**WORK TO BE COMPLETED**.
Answer these questions from the abstract below on gene therapy for Artemis-deficient SCID:
(a) Which gene encodes the enzyme Artemis?
(b) How many infants took part in the study?
(c) For what median period were the infants followed?

**EXTRACT**.

Lentiviral Gene Therapy for Artemis-Deficient SCID
- PMID: 36546626
- PMCID: PMC9884487
- DOI: 10.1056/NEJMoa2206575
Lentiviral Gene Therapy for Artemis-Deficient SCID
Abstract
Background: The DNA-repair enzyme Artemis is essential for rearrangement of T- and B-cell receptors. Mutations in DCLRE1C, which encodes Artemis, cause Artemis-deficient severe combined immunodeficiency (ART-SCID), which is poorly responsive to allogeneic hematopoietic-cell transplantation.
Methods: We carried out a phase 1-2 clinical study of the transfusion of autologous CD34+ cells, transfected with a lentiviral vector containing DCLRE1C, in 10 infants with newly diagnosed ART-SCID. We followed them for a median of 31.2 months.

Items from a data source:
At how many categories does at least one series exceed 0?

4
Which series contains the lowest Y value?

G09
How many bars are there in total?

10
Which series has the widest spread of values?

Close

**ANSWER**.
(a) DCLRE1C
(b) 10
(c) 31.2 months